Получалось, если Гай Цезарь хочет, чтобы Друзилла стала богиней, пусть она ею станет. Все равно статус покойницы ничего в жизни римлян не менял.

Утрату возлюбленной Гай быстро восполнил страстью к самой известной римской блуднице Пираллиде и в то же время продолжал тешить себя развлечениями с именитыми женами знатных мужей. Здесь, наверное, главной была не похоть, но стремление лишний раз унизить староримскую знать, напомнить ей, что император может все и никто не в праве ему в чем-либо противиться: «Ни одной именитой женщины он не оставлял в покое. Обычно он приглашал их с мужьями к обеду и, когда они проходили мимо его ложа, осматривал их пристально и не спеша, как работорговец, а если иная от стыда опускала глаза, он приподнимал ей лицо своею рукой. Потом он при первом желании выходил из обеденной комнаты и вызывал к себе ту, которая больше всего ему понравилась; а вернувшись еще со следами наслаждений на лице, громко хвалил или бранил ее, перечисляя в подробностях, что хорошего и плохого нашел он в ее теле и какова она была в постели. Некоторым в отсутствие мужей он послал от их имени развод и велел записать это в ведомости» {295} .

Не были оставлены им и заботы о женитьбе. Им двигала забота о продолжении династии — ведь прямого наследника у него не было. Иметь же таковых из числа родственников Гай не желал. Неужели молодой, полный сил император не обеспечит себя прямым потомством!

Следующей, третьей по счету супругой Калигулы стала Лоллия Паулина, бывшая женой известного военачальника Гая Меммия, побывавшего и в консульском сане.
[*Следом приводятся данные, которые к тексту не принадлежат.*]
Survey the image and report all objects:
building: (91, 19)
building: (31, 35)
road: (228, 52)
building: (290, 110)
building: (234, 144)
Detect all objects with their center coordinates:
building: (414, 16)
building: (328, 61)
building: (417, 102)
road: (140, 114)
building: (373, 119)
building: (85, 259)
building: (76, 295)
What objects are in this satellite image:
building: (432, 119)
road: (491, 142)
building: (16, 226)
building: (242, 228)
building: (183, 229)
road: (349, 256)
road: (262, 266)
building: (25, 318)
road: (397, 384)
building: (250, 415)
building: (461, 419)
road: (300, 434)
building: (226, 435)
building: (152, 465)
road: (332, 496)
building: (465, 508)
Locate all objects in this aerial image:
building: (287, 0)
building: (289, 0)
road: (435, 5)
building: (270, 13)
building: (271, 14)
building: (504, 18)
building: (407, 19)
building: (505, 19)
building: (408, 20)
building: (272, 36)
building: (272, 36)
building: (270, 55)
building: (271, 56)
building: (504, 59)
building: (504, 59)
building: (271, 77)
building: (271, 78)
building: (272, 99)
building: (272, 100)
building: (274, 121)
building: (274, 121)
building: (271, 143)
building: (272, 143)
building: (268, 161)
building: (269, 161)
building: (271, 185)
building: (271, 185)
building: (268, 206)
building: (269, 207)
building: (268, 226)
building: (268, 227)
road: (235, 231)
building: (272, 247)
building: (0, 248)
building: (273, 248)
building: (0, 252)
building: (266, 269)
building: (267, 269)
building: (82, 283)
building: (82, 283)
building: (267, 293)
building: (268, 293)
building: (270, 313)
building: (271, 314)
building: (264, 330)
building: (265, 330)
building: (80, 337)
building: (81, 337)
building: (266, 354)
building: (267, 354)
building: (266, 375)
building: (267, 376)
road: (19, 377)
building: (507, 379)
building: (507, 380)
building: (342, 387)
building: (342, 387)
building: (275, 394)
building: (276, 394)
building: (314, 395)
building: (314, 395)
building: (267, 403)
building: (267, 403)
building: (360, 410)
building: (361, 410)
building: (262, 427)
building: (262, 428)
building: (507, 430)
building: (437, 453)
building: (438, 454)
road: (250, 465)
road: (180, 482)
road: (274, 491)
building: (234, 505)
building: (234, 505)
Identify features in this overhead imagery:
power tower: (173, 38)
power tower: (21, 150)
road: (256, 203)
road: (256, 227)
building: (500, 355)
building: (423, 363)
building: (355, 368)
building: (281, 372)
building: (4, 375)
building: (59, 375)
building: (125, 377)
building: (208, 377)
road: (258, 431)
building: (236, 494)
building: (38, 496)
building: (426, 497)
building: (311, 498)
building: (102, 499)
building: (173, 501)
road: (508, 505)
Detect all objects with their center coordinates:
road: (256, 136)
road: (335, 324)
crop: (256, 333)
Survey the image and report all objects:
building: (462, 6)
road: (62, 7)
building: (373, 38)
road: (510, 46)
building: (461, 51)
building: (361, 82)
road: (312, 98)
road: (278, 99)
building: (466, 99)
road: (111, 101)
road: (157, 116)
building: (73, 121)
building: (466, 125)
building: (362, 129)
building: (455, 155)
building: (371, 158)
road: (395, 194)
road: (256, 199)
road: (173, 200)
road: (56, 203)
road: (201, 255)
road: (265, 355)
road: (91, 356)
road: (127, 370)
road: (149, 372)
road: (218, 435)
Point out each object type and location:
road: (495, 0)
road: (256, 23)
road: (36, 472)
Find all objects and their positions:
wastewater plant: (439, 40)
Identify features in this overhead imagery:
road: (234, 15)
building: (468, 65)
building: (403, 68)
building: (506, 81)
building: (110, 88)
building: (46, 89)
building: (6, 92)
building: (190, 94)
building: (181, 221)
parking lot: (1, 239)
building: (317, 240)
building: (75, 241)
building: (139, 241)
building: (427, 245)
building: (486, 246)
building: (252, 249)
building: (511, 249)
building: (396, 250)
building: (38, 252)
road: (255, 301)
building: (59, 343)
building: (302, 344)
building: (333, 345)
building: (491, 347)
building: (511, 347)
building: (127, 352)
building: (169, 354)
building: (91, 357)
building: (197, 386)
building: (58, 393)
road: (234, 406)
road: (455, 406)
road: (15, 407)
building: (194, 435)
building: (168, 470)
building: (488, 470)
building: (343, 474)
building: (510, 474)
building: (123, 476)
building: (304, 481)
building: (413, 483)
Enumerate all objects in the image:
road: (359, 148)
До Гая Цезаря дошел слух, что бабушка Лоллии отличалась неслыханной красотой. Решив почему-то, что внучка должна также быть раскрасавицей, он вызвал ее из провинции, где она проживала с мужем, в Рим и принудил Меммия с ней развестись. Брак с Паулиной, однако, оказался недолгим. То ли красота ее оказалась не такой, на какую Гай надеялся, то ли он решил, что она неспособна подарить ему потомство, но вскоре он расстался с ней, запретив впредь с каким-либо мужчиной сближаться. Лоллия Паулина при жизни Калигулы, памятуя о ссылке Ливии Орестиллы, ни с кем не сближалась, но о недолгом своем статусе императрицы, сулившем звание Августы, не забывала. После гибели Гая она попыталась выйти замуж за нового цезаря Клавдия, но успеха ее затея не имела.